Below are records; copy every line among them that contains the word "horas".

━━━ RECORDS FOR PROCESSING

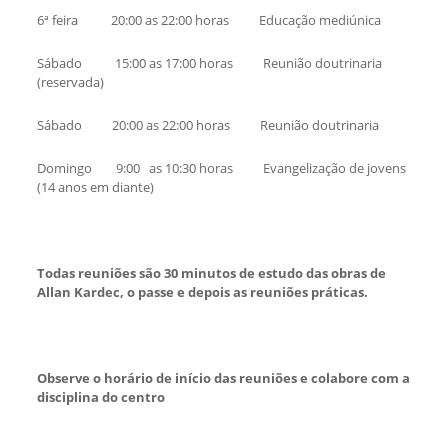
6ª feira 20:00 as 22:00 horas Educação mediúnica
Sábado 15:00 as 17:00 horas Reunião doutrinaria
(reservada)
Sábado 20:00 as 22:00 horas Reunião doutrinaria
Domingo 9:00 as 10:30 horas Evangelização de jovens
(14 anos em diante)
Todas reuniões são 30 minutos de estudo das obras de
Allan Kardec, o passe e depois as reuniões práticas.
Observe o horário de início das reuniões e colabore com a
disciplina do centro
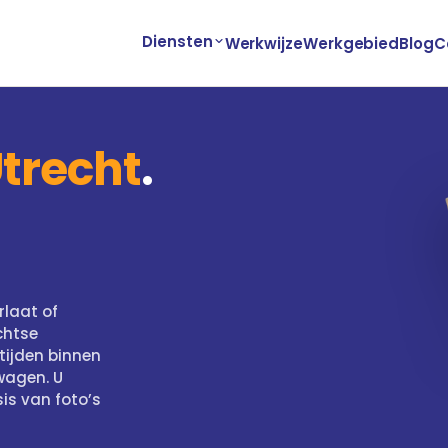
Diensten
Werkwijze
Werkgebied
Blog
C
trecht
.
rlaat of
chtse
tijden binnen
wagen. U
sis van foto’s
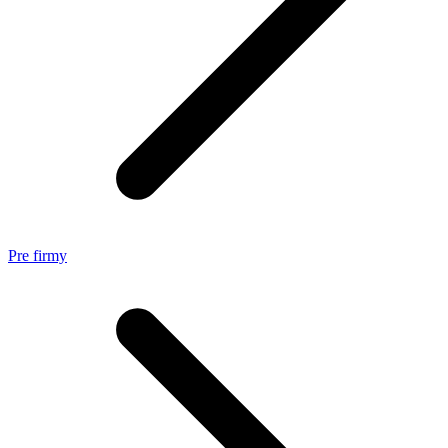
Pre firmy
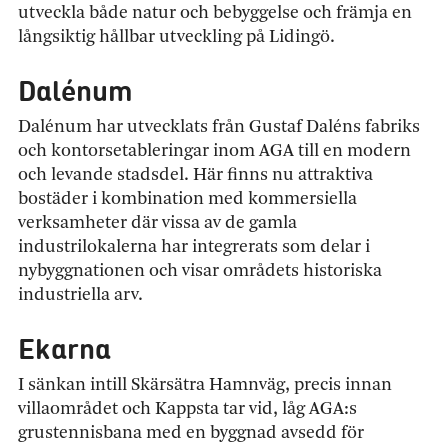
utveckla både natur och bebyggelse och främja en
långsiktig hållbar utveckling på Lidingö.
Dalénum
Dalénum har utvecklats från Gustaf Daléns fabriks
och kontorsetableringar inom AGA till en modern
och levande stadsdel. Här finns nu attraktiva
bostäder i kombination med kommersiella
verksamheter där vissa av de gamla
industrilokalerna har integrerats som delar i
nybyggnationen och visar områdets historiska
industriella arv.
Ekarna
I sänkan intill Skärsätra Hamnväg, precis innan
villaområdet och Kappsta tar vid, låg AGA:s
grustennisbana med en byggnad avsedd för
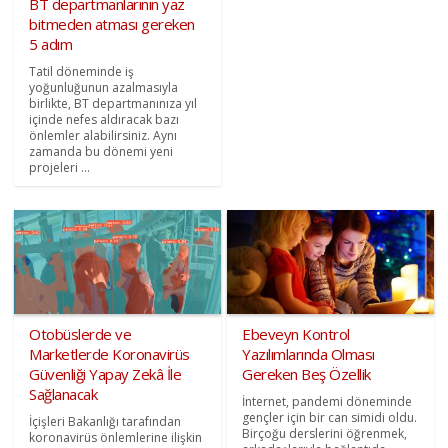
BT departmanlarının yaz
bitmeden atması gereken
5 adım
Tatil döneminde iş
yoğunluğunun azalmasıyla
birlikte, BT departmanınıza yıl
içinde nefes aldıracak bazı
önlemler alabilirsiniz. Aynı
zamanda bu dönemi yeni
projeleri ...
Otobüslerde ve
Ebeveyn Kontrol
Marketlerde Koronavirüs
Yazılımlarında Olması
Güvenliği Yapay Zekâ İle
Gereken Beş Özellik
Sağlanacak
İnternet, pandemi döneminde
gençler için bir can simidi oldu.
İçişleri Bakanlığı tarafından
Birçoğu derslerini öğrenmek,
koronavirüs önlemlerine ilişkin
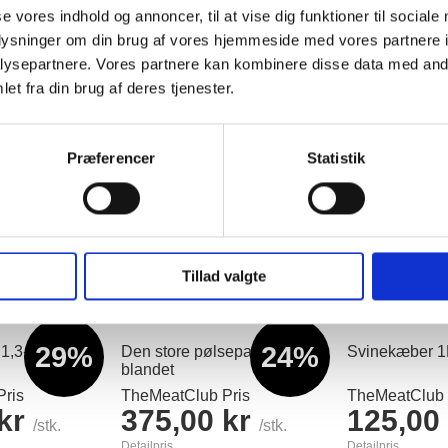
se vores indhold og annoncer, til at vise dig funktioner til sociale
oplysninger om din brug af vores hjemmeside med vores partnere i
ysepartnere. Vores partnere kan kombinere disse data med andr
et fra din brug af deres tjenester.
Præferencer
Statistik
Alternativer
Tillad valgte
29%
24%
 1,3-1,5kg
Den store pølsepakke 5kg
Svinekæber 
blandet
ris
TheMeatClub Pris
TheMeatClub 
 kr
375,00 kr
125,00
/stk.
/stk.
Detailpris
Detailpris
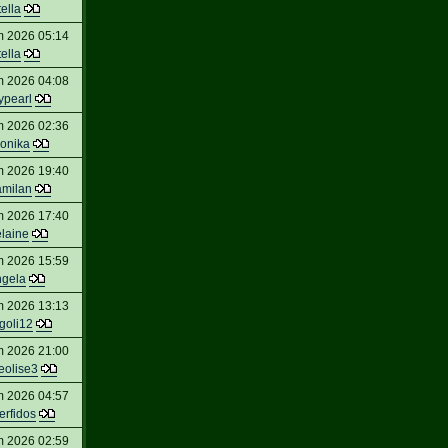
tella
m 2026 05:14
tella
m 2026 04:08
ypearl
m 2026 02:36
ronika
m 2026 19:40
amilan
m 2026 17:40
laine
m 2026 15:59
ngela
m 2026 13:13
agoli12
m 2026 21:00
eolise3
m 2026 04:57
erfidos
m 2026 02:59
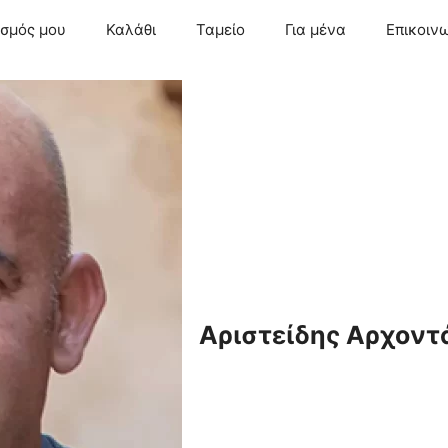
ασμός μου
Καλάθι
Ταμείο
Για μένα
Επικοιν
Αριστείδης Αρχοντ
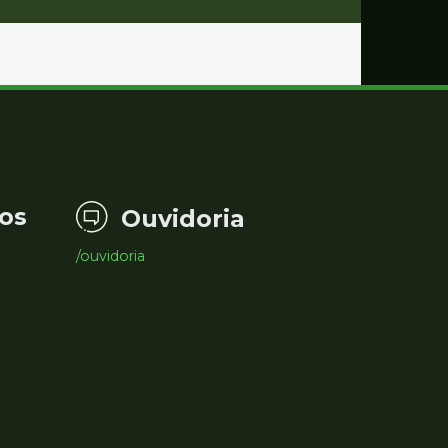
os
Ouvidoria
/ouvidoria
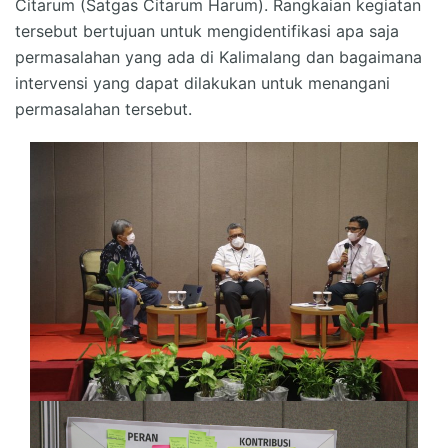
Citarum (Satgas Citarum Harum). Rangkaian kegiatan
tersebut bertujuan untuk mengidentifikasi apa saja
permasalahan yang ada di Kalimalang dan bagaimana
intervensi yang dapat dilakukan untuk menangani
permasalahan tersebut.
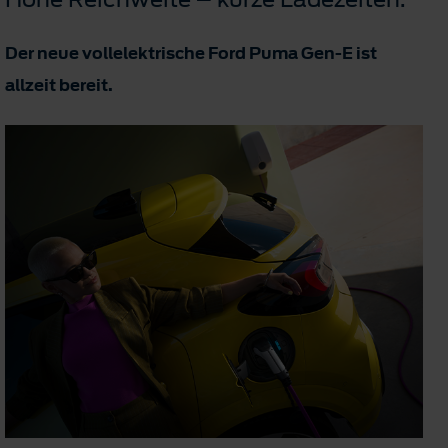
Der neue vollelektrische Ford Puma Gen-E ist
allzeit bereit.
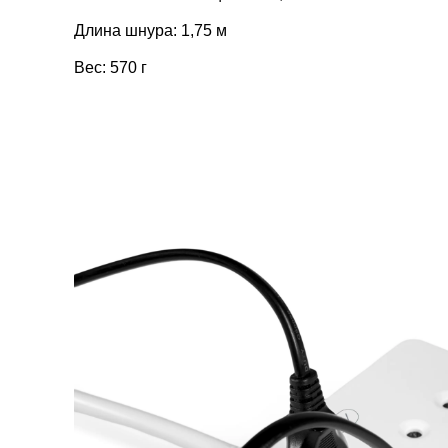
Длина шнура: 1,75 м
Вес: 570 г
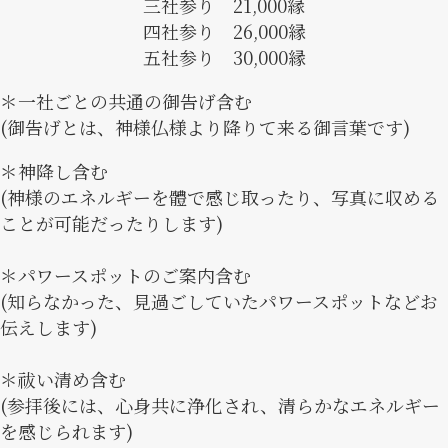
三社参り 21,000縁
四社参り 26,000縁
五社参り 30,000縁
＊一社ごとの共通の御告げ含む
(御告げとは、神様仏様より降りて来る御言葉です)
＊神降し含む
(神様のエネルギーを體で感じ取ったり、写真に収める
ことが可能だったりします)
＊パワースポットのご案内含む
(知らなかった、見過ごしていたパワースポットなどお
伝えします)
＊祓い清め含む
(参拝後には、心身共に浄化され、清らかなエネルギー
を感じられます)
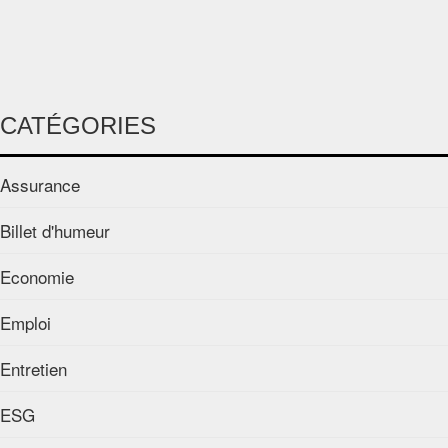
CATÉGORIES
Assurance
Billet d'humeur
Economie
Emploi
Entretien
ESG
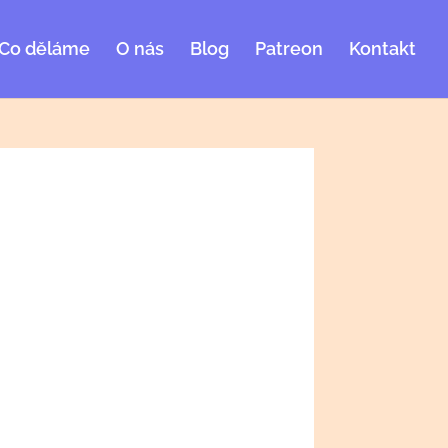
Co děláme
O nás
Blog
Patreon
Kontakt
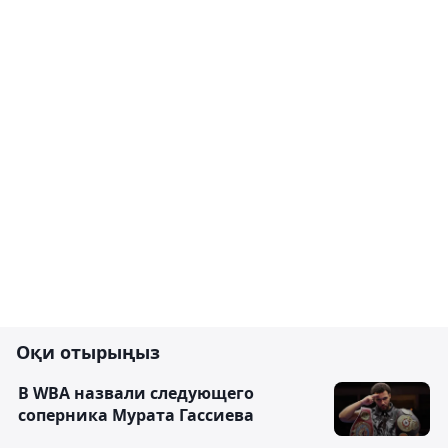
Оқи отырыңыз
В WBA назвали следующего
соперника Мурата Гассиева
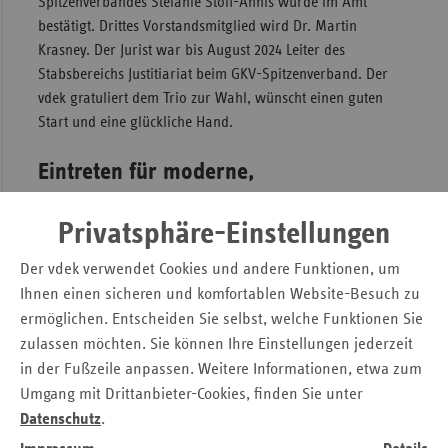
Spitzenverbandes Stefanie Stoff-Ahnis wurde im Amt
bestätigt. Drittes Vorstandsmitglied wird Dr. Martin
Krasney. Der Jurist war bis August 2024 Leiter des
Stabsbereichs Justitiariat beim GKV-Spitzenverband. Der
vdek gratuliert dem Trio zur Wahl, wünscht einen guten
Start und eine glückliche Hand.
Eintreten für moderne,
selbstverwaltete
Privatsphäre-Einstellungen
Gesundheitsversorgung
Der vdek verwendet Cookies und andere Funktionen, um
Mit Oliver Blatt gewinnt der GKV-Spitzenverband einen
Ihnen einen sicheren und komfortablen Website-Besuch zu
erfahrenen und vielseitigen Kenner der gesetzlichen
ermöglichen. Entscheiden Sie selbst, welche Funktionen Sie
Krankenversicherung (GKV) als Vorstandsvorsitzenden. Der
zulassen möchten. Sie können Ihre Einstellungen jederzeit
studierte Volkswirt steht für eine moderne, selbstverwaltete
in der Fußzeile anpassen. Weitere Informationen, etwa zum
Gesundheitsversorgung und einen kooperativen
Umgang mit Drittanbieter-Cookies, finden Sie unter
Führungsstil. Sein Handeln basiert auf breitem Fachwissen
Datenschutz
.
und verfolgt das übergeordnete Ziel, eine gute und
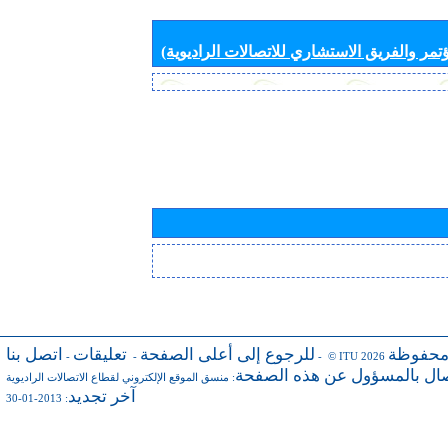
تمر والفريق الاستشاري للاتصالات الراديوية)
محفوظة
للرجوع إلى أعلى الصفحة
تعليقات
اتصل بنا
-
-
- © ITU 2026
صال بالمسؤول عن هذه الصفحة
:
منسق الموقع الإلكتروني لقطاع الاتصالات الراديوية
آخر تجديد
: 2013-01-30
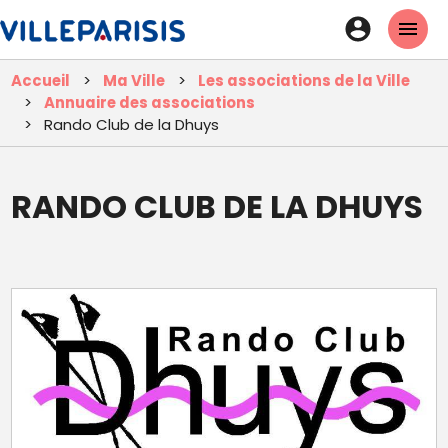
Aller
En-
au
tête
contenu
Accueil
Ma Ville
Les associations de la Ville
principal
-
Annuaire des associations
Connexi
Rando Club de la Dhuys
RANDO CLUB DE LA DHUYS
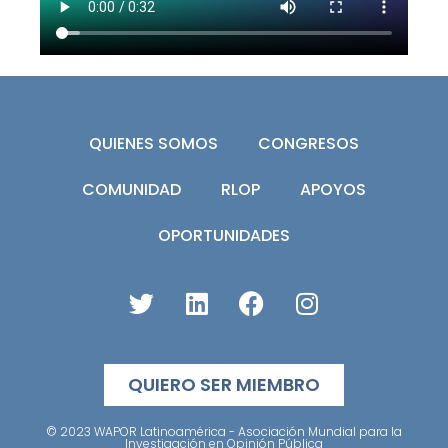
QUIENES SOMOS
CONGRESOS
COMUNIDAD
RLOP
APOYOS
OPORTUNIDADES
QUIERO SER MIEMBRO
© 2023 WAPOR Latinoamérica - Asociación Mundial para la
Investigación en Opinión Pública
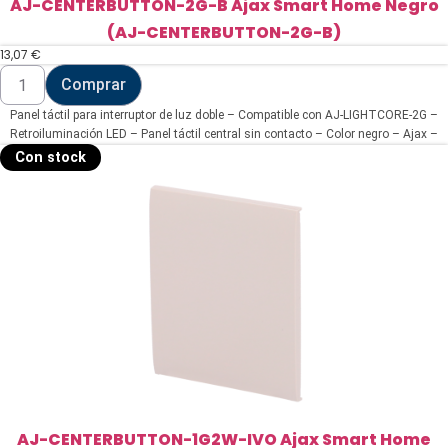
AJ-CENTERBUTTON-2G-B Ajax Smart Home Negro
(AJ-CENTERBUTTON-2G-B)
13,07
€
AJ-
Comprar
CENTERBUTTON-
2G-
Panel táctil para interruptor de luz doble – Compatible con AJ-LIGHTCORE-2G –
B
Ajax
Retroiluminación LED – Panel táctil central sin contacto – Color negro – Ajax –
Smart
LightSwitch CenterButton
Con stock
Home
Negro
(AJ-
CENTERBUTTON-
2G-
B)
cantidad
AJ-CENTERBUTTON-1G2W-IVO Ajax Smart Home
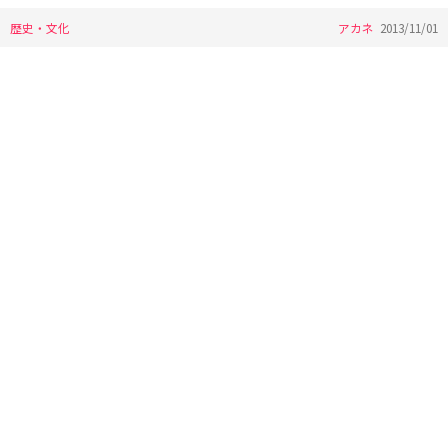
歴史・文化
アカネ
2013/11/01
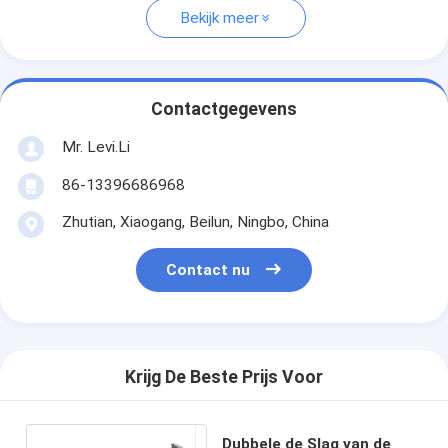
Bekijk meer
Contactgegevens
Mr. Levi.Li
86-13396686968
Zhutian, Xiaogang, Beilun, Ningbo, China
Contact nu
Krijg De Beste Prijs Voor
Dubbele de Slag van de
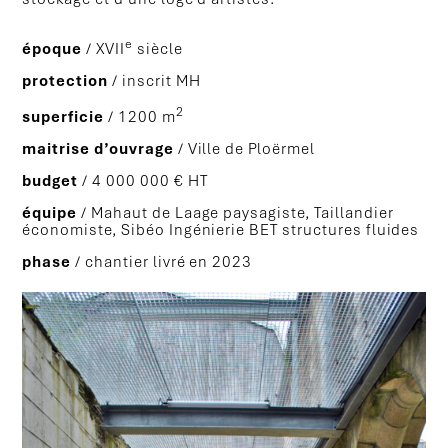
e
époque
/ XVII
siècle
protection
/ inscrit MH
2
superficie
/ 1200 m
maitrise d’ouvrage
/ Ville de Ploërmel
budget
/ 4 000 000 € HT
équipe
/ Mahaut de Laage paysagiste, Taillandier
économiste, Sibéo Ingénierie BET structures fluides
phase
/ chantier livré en 2023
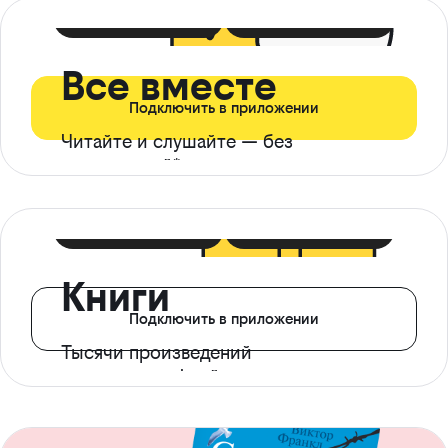
399 ₽ в мес
21 ₽ в день
Все вместе
Подключить в приложении
Читайте и слушайте — без
ограничений*
299 ₽ в мес
14 ₽ в день
Книги
Подключить в приложении
Тысячи произведений
с доступом офлайн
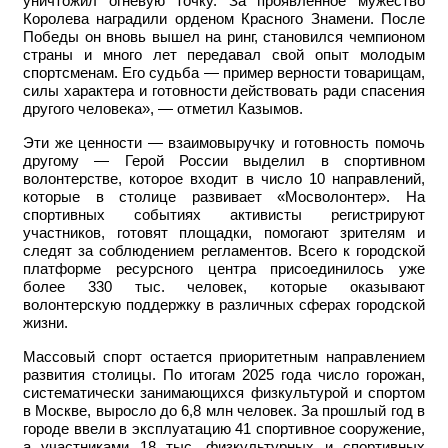
уничтожил огневую точку. За проявленное мужество
Королева наградили орденом Красного Знамени. После
Победы он вновь вышел на ринг, становился чемпионом
страны и много лет передавал свой опыт молодым
спортсменам. Его судьба — пример верности товарищам,
силы характера и готовности действовать ради спасения
другого человека», — отметил Казымов.
Эти же ценности — взаимовыручку и готовность помочь
другому — Герой России выделил в спортивном
волонтерстве, которое входит в число 10 направлений,
которые в столице развивает «Мосволонтер». На
спортивных событиях активисты регистрируют
участников, готовят площадки, помогают зрителям и
следят за соблюдением регламентов. Всего к городской
платформе ресурсного центра присоединилось уже
более 330 тыс. человек, которые оказывают
волонтерскую поддержку в различных сферах городской
жизни.
Массовый спорт остается приоритетным направлением
развития столицы. По итогам 2025 года число горожан,
систематически занимающихся физкультурой и спортом
в Москве, выросло до 6,8 млн человек. За прошлый год в
городе ввели в эксплуатацию 41 спортивное сооружение,
а участниками 18 тыс. физкультурных и спортивных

━━━━━━

§ **COMPLETED TASK**:
6ª feira 20:00 as 22:00 horas Educação mediúnica
Sábado 15:00 as 17:00 horas Reunião doutrinaria
Sábado 20:00 as 22:00 horas Reunião doutrinaria
Domingo 9:00 as 10:30 horas Evangelização de jovens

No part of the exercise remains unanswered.